Way back, when credit cards were just beginning to become a way of life, Bill and I decided we would be better off without one of them.
Time passed and I began to take some graduate courses at Wright State. The tuition date fell at a bad time, so I convinced Bill that a credit card was the answer. I could register, pay by credit card and actually pay in cash 30 days later. That worked well for us because the tuition cost was spread over two months, and we were not tempted to use the card for anything else.
Well, the world of buy now, pay later marched on, and we began to use the card on vacation trips and special shopping excursions.
When our oldest grandaughter was ready to go to college, we decided to take her shopping for some “necessities.” With our credit card in hand, we headed for the Jamestown outlet malls, her choice, “to shop till we dropped.”
Returning home hours later, exhausted but happy, we found a message on our answering machine to contact our credit card company immediately. We did and they told us that there had been an unusual number of expenditures at the Jamestown outlet malls and they were checking to make sure we had actually made those expenditures.
I was relieved that they were so quick to spot what could have been credit card theft and thanked them profusely, feeling more secure with using our card.
Next thing you know we were faced with various attempts by total strangers via telephone to learn our credit card numbers. When our bill came I read it over and realized why. Seems our cash available balance had been generously raised to a ridiculous amount.
I called them and asked them to lower that balance to a more reasonable level. They were incredulous. “You want to lower that amount?” they asked. It took a while, but they finally agreed to lower the amount so it was no longer attractive to thieves.
Then one day we were called by a personable young man who assured me that he was affiliated with our credit card company, and I was required to give him our card number so he could run a security check for our protection.
Thinking fast, I replied that if he were with our card company he could get our number from them. We had a discussion that got rather heated, and finally he informed me, “People like you never understand what we are trying to do!”
“On the contrary, we understand exactly what you are trying to do,” I replied. He spouted a few well-chosen but inappropriate words and cut me off.
I notified the card company, they thanked me and said they would look into it, but assured me they did not rely on outside companies for security checks.
Things have been quiet on the credit card line since then.
I heard about various scams where somebody calls or contacts you on line to request your help and financial investment to collect a huge sum of money in some foreign land, but nobody ever made me such an offer, until last week.
The ring of the telephone awakened me from a much-needed nap.

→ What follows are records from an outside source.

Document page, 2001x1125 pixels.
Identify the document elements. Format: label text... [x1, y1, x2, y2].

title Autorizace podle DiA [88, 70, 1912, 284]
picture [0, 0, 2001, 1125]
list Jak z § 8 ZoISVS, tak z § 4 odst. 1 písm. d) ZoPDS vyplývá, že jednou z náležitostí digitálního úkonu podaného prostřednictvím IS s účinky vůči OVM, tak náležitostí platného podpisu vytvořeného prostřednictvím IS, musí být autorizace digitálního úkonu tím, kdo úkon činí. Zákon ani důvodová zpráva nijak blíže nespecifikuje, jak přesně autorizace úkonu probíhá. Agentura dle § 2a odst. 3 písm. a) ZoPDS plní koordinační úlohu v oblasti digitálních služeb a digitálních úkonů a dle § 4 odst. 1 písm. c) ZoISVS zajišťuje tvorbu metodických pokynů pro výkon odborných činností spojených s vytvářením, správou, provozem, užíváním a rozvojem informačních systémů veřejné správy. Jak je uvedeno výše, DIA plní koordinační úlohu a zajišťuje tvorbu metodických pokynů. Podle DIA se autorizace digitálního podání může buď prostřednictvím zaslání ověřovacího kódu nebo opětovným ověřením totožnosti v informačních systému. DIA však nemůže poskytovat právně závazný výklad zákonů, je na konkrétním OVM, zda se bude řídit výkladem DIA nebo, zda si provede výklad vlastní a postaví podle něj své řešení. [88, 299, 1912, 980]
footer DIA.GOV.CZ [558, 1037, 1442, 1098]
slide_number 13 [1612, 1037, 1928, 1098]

A voice on the line informed me in broken and foreign accented English that she was calling from the IRS. Even though I was sleepy, I was suspicious. I asked her to repeat her message.
“I from the IRS,” she repeated patiently, “you know Internal Revenue Service,” she said hesitantly, as if she were reading from a difficult script. “We want to send you a refund of $500, A moment’s hesitation, then, “You get it?”
Oh boy, did I get it! “Sure,” I encouraged her, “I get it, send it right out.”
“Hokay! We do that. But first you must give me name of bank and you account number, and you have you $500 in 5 to 6 days,”
Ha! How dumb do they think we are? Everybody knows it takes forever to get a refund from anywhere, let alone the IRS. “Hokay,” I told her with a chuckle, “You just use the bank and account number you already have on file for us.”
Disappointedly she replied, “Oh, yeah, you get it. Goodbye.”
Yeah, I thought, goodbye $500 refund.